In answer to the above questions, among other cases, the plaintiff has cited us: Caveney v. Caveney, 234 Wis. 637, 291 N.W. 818; Dikis v. Likis, 187 Ala. 218, 65 So. 398. In the latter case, one of the partners leased a storehouse necessary for the firm business in his own name, there being no assent by his copartner to its being treated as an individual transaction. The court held that the storehouse was necessary for the partnership business, and that the one who purchased it held it in trust for the partnership. In the case of Caveney v. Caveney, supra, the court held that where a member of a partnership dealing in fuel, building material and agricultural machinery purchased gravel pits in his own name at a time when the partnership had ample funds with which to make such a purchase for itself, and sand and gravel from the pits were used and sold in the partnership business, the partner being paid the wholesale market price therefor, the purchases were in violation of the partnership obligations, and the partner held the property in trust for the partnership.

It will be noted that the crucial tests applied in the above cases were: Is the property *350 necessary to the firm business? Has the partnership obligation been violated?

We agree with the trial court's expressed view that the evidence in the instant case does not show any necessary relationship between the property and the business. The property was an unimproved lot in the city of Tucson. There is no evidence that there were not other lots equally adaptable to the business of buying and selling used cars, nor is there any showing there were not other more desirable locations. We think the trial court was correct in ruling that a vacant building lot which is adaptable to many uses does not bear a peculiar and immediate relationship to the firm business of buying and selling used cars.

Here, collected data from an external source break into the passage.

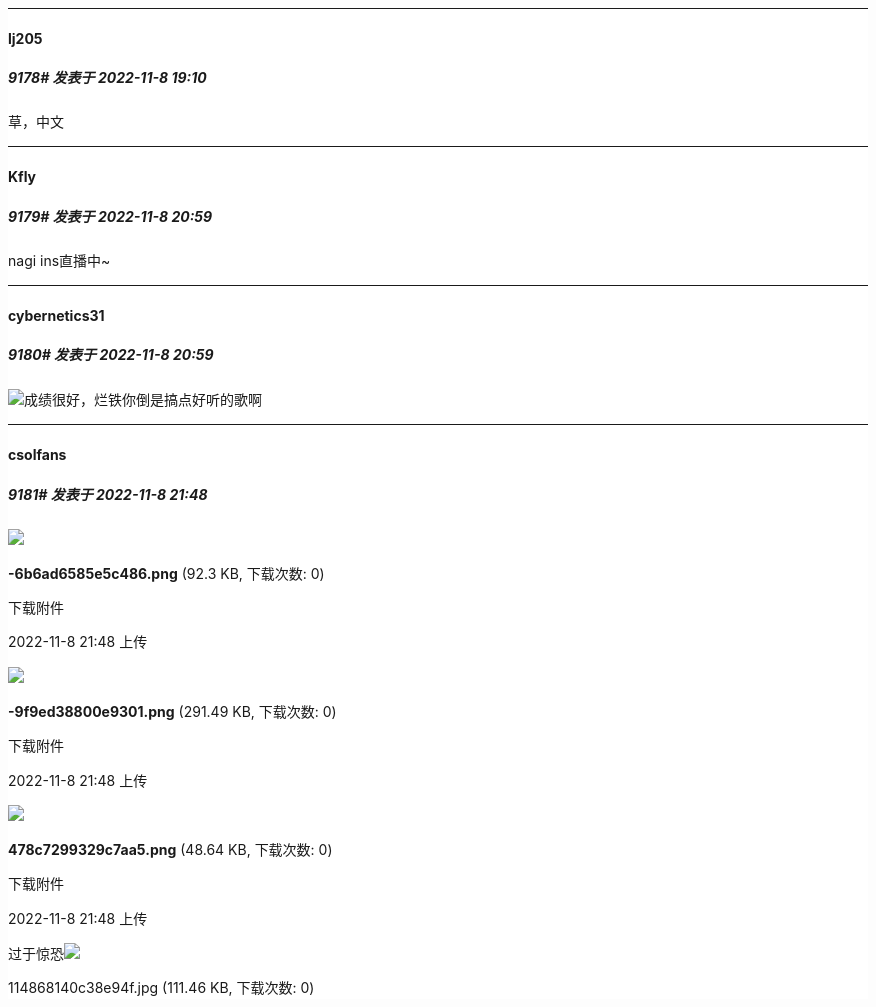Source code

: 
*****

####  lj205  
##### 9178#       发表于 2022-11-8 19:10

草，中文



*****

####  Kfly  
##### 9179#       发表于 2022-11-8 20:59

nagi ins直播中~

*****

####  cybernetics31  
##### 9180#       发表于 2022-11-8 20:59

<img src="https://static.saraba1st.com/image/smiley/face2017/068.png" referrerpolicy="no-referrer">成绩很好，烂铁你倒是搞点好听的歌啊



*****

####  csolfans  
##### 9181#       发表于 2022-11-8 21:48

<img src="https://img.saraba1st.com/forum/202211/08/214801lei9o6z649854xiz.png" referrerpolicy="no-referrer">

<strong>-6b6ad6585e5c486.png</strong> (92.3 KB, 下载次数: 0)

下载附件

2022-11-8 21:48 上传

<img src="https://img.saraba1st.com/forum/202211/08/214809fmeagwwugazz77an.png" referrerpolicy="no-referrer">

<strong>-9f9ed38800e9301.png</strong> (291.49 KB, 下载次数: 0)

下载附件

2022-11-8 21:48 上传

<img src="https://img.saraba1st.com/forum/202211/08/214819nchd1zhzgaagzcig.png" referrerpolicy="no-referrer">

<strong>478c7299329c7aa5.png</strong> (48.64 KB, 下载次数: 0)

下载附件

2022-11-8 21:48 上传

过于惊恐<img src="https://static.saraba1st.com/image/smiley/face2017/067.png" referrerpolicy="no-referrer">

114868140c38e94f.jpg
(111.46 KB, 下载次数: 0)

Nor was any violation of the partnership obligation shown in the instant case. The duty of one partner to another is well stated in 47 C.J. 771-772, 68 C.J.S., Partnership, § 76: "The relation of partnership is fiduciary in character, and imposes upon the members of the firm the obligation of the utmost good faith in their dealings with one another with respect to partnership affairs, of acting for the common benefit of all the partners in all transactions relating to the firm business, and of refraining from taking any advantage of one another by the slightest misrepresentation, concealment, threat or adverse pressure of any kind." The lower court failed to find facts substantiating any breach of this duty and since it is the sole judge not only of the evidence but also of reasonable inferences to be drawn therefrom, we are bound thereby. First Nat. Bank v. Osborne, supra; Jackson v. Griffin, 39 Ariz. 183, 4 P.2d 900. Under the circumstances shown here a partner who buys a vacant lot is not a constructive trustee for the partnership merely by virtue of the partnership relation.

Judgment affirmed.

UDALL, C.J., and STANFORD, PHELPS and LA PRADE, JJ., concur.

Note: Justice EVO DE CONCINI, being disqualified, the Honorable PORTER MURRY, Judge of the Superior Court of Greenlee County, was called to sit in his stead.